We get what we earn.
It’s a phrase Michigan coach Erik Bakich and the Michigan baseball team have taken to heart.
Like any other offseason, the Wolverines will earn everything from playing time and leadership roles to team logowear. Bakich hopes to build off the success of his 2019 team, which was runner-up at the College World Series, after losing five more important pieces of that team to the 2020 MLB draft and adding 20 new players to the roster.
“The past is a point of reference, not a place of residence,” Bakich said.
He already sees potential in his 2021 team, despite its relative lack of seasoning and despite a spring and summer of baseball that was canceled because of the COVID-19 pandemic.
“I haven’t noticed any decrease in performance whatsoever,” Bakich said. “Watching them do some of the very simple activities we’re doing, like taking batting practice or taking some defensive work, it doesn’t look like anyone skipped a beat whatsoever.”
Of his 20 new players, 12 are freshmen, five are graduate transfers and three came from junior colleges.
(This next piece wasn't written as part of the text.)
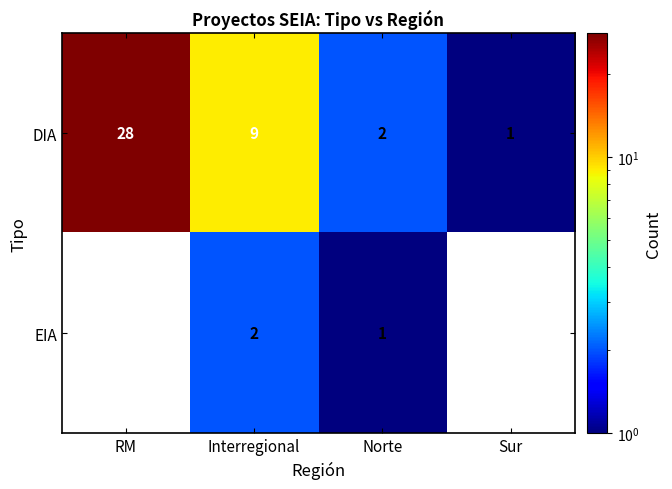

What is the maximum value for DIA?

28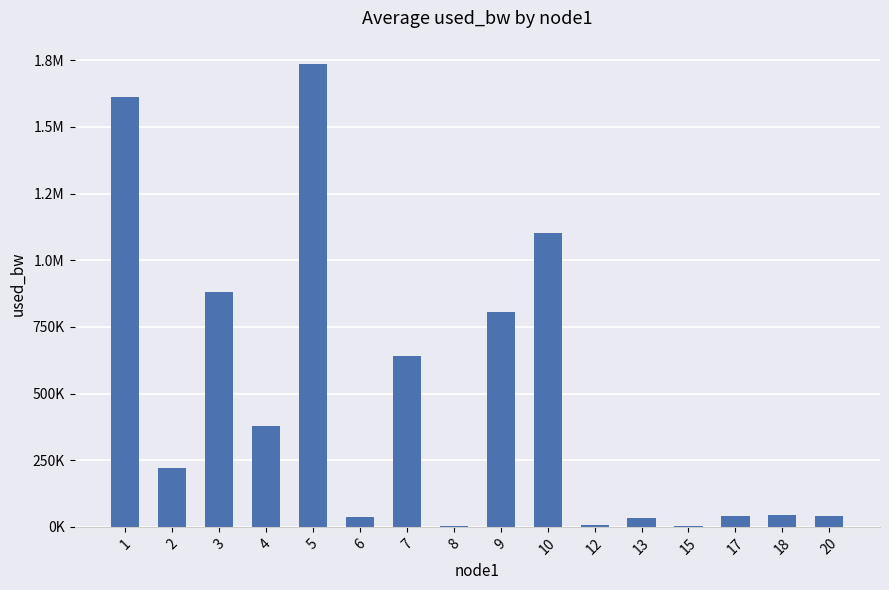

What is the greatest value displayed?

1736582.8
Bakich can afford to welcome so many new players because new legislation passed by the NCAA removed the 35-player roster cap for the 2021 season. Larger rosters can accommodate seniors who chose to stay after being granted an extra year of eligibility and players who weren’t drafted in a shortened, five-round draft, along with incoming freshmen.
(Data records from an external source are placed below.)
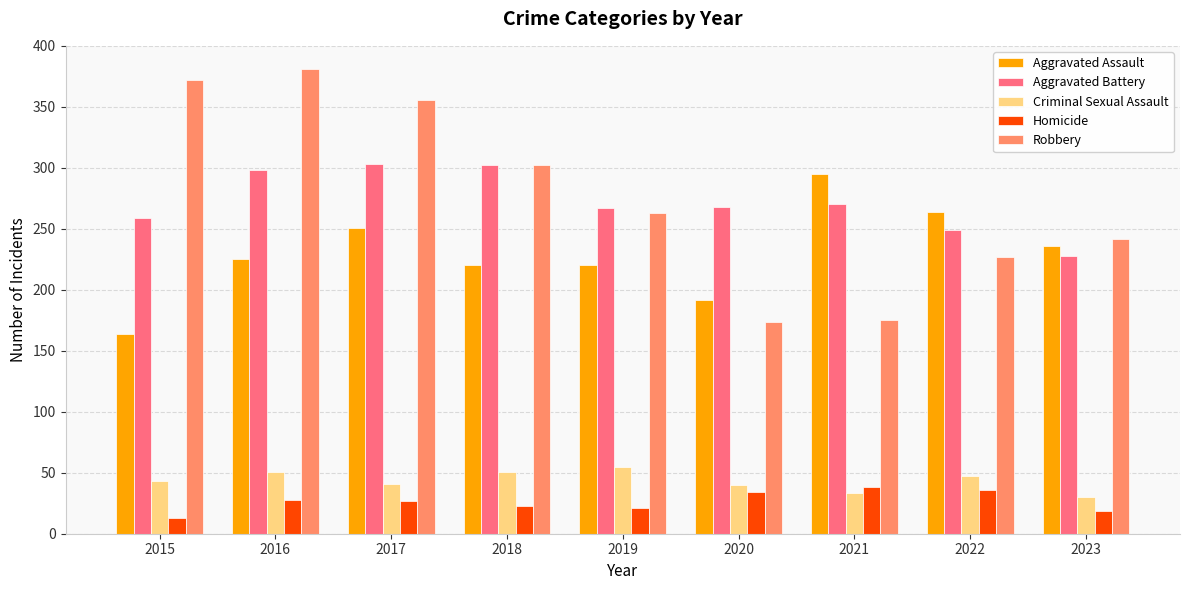

The value of Robbery at 2020 is 53. True or false?

False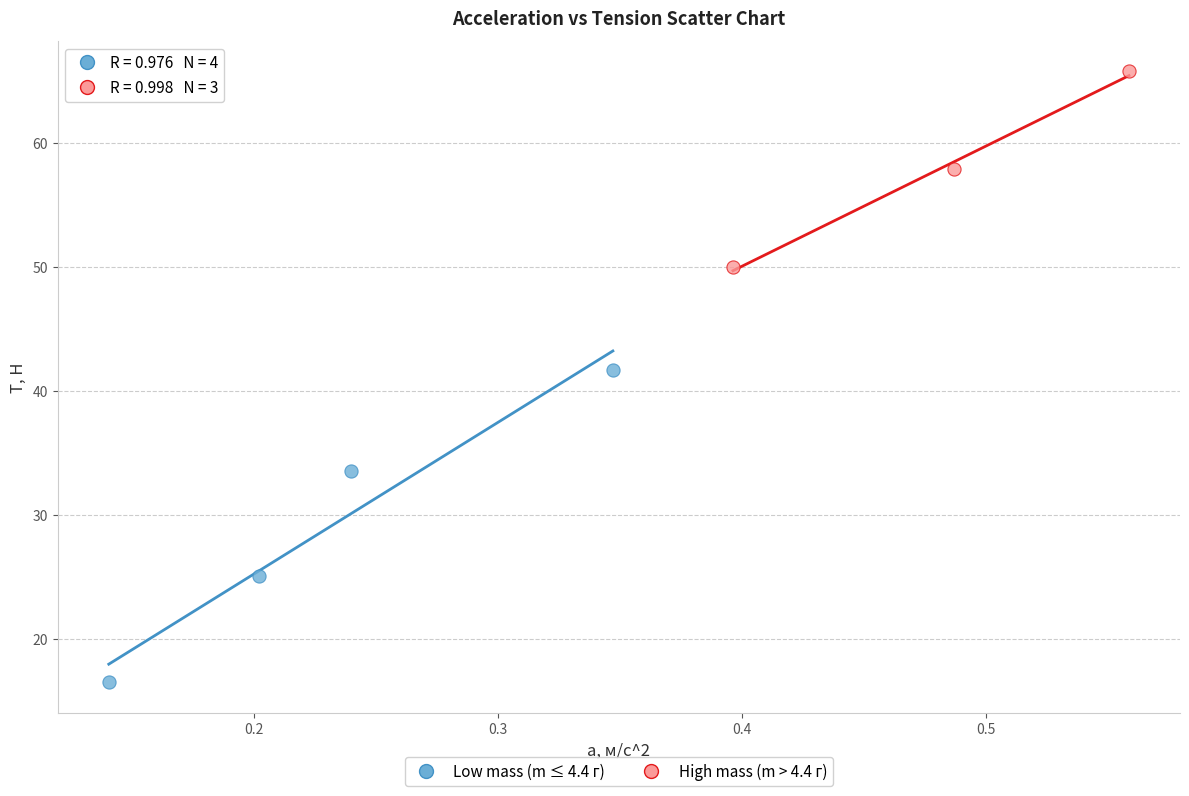

Which series has the widest spread of Y values?

Low mass (m ≤ 4.4 г)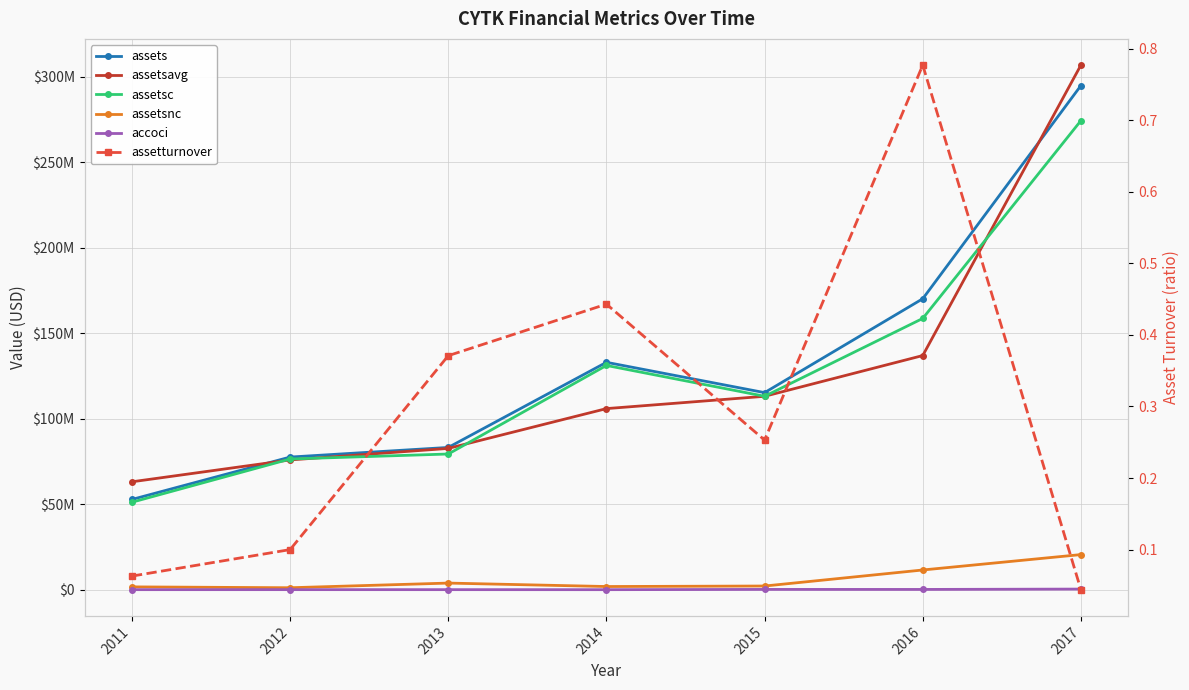

How many lines are shown in the chart?

6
“It’s going to be the oldest, deepest, most experienced version of college baseball of any season,” Bakich said of the 2021 season.
He’s not yet sure if a larger roster will mean a larger pitching staff and platoons among position players, or if a deeper bench and bullpen will back up a small, core group of starters. Fall games, which have been canceled, can’t help the coaching staff decide which players are best-suited for which roles.
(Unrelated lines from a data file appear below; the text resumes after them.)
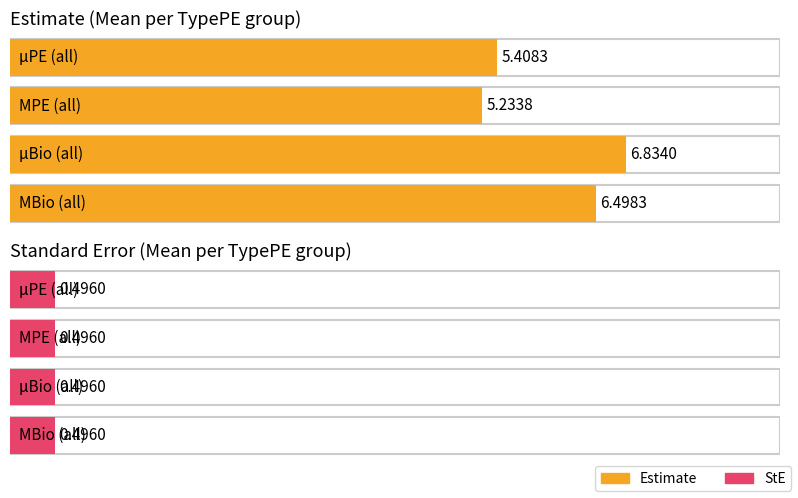

What is the label of the 6th bar from the right?

µBio.2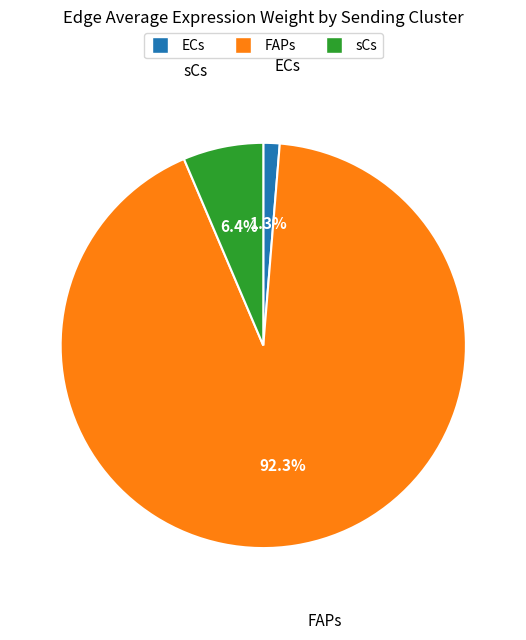

Which slice represents more than half of the pie?

FAPs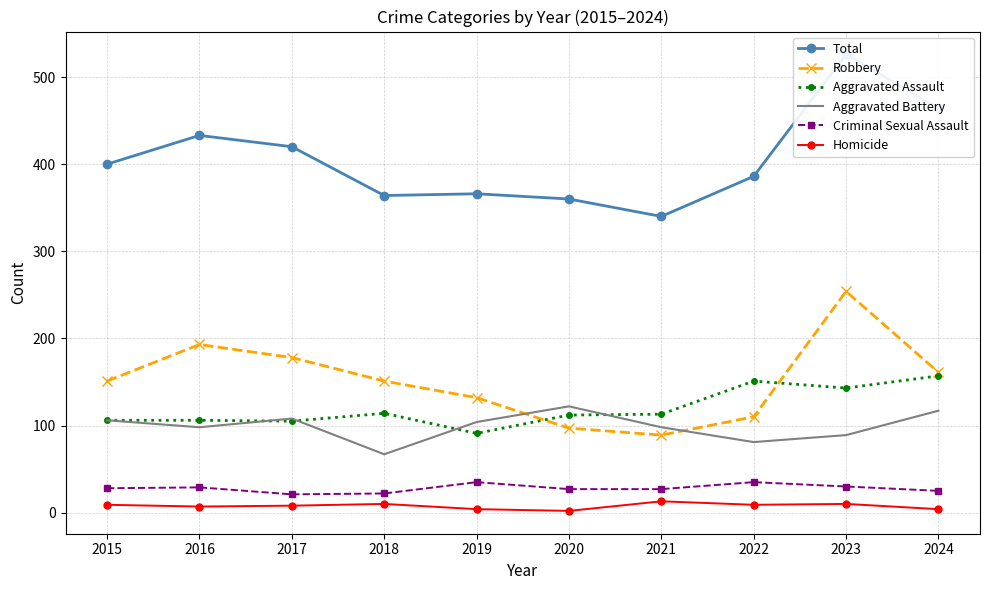

Which category has the lowest value in the Aggravated Battery series?

2018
“It’s good to see them trust their training in that moment and see how they compete in that environment,” Bakich said of fall games. “It’s like a barometer of, ‘Where we are midway through the fall?’ and ‘Are we able to translate everything we’re doing in training into an actual game against somebody else?’”
He’ll organize intrasquad games, but they can’t recreate the feeling of playing another school.
Besides baseball fundamentals, Bakich is also focused on creating team chemistry this fall. The 2019 team had an almost-tangible energy that pushed them from being a good team in the regular season to being a great one in the postseason, so Bakich knows how important this will be for this year’s team.
“Our success is going to hinge on not only our ability to physically play baseball, but how we come together as a group,” Bakich said. “There’s a large segment of our fall just dedicated to that, that involves teaching and classroom time and opportunities to get to know these guys individually, and then to get to know each other.”
The presence of the coronavirus has not stopped team meetings. They are held in an outdoor tent, where players can spread out.
Things will change the most for the Wolverines between Thanksgiving and Martin Luther King weekend, when school will be closed. Players will train on their own during this time, and the result of their individual efforts will impact their standing on the team.
But for now, Bakich is just focused on turning his guys into better baseball players and better teammates.
“They’re certainly excited to be able to get on the field again and run around and do the things kids are supposed to do,” he said.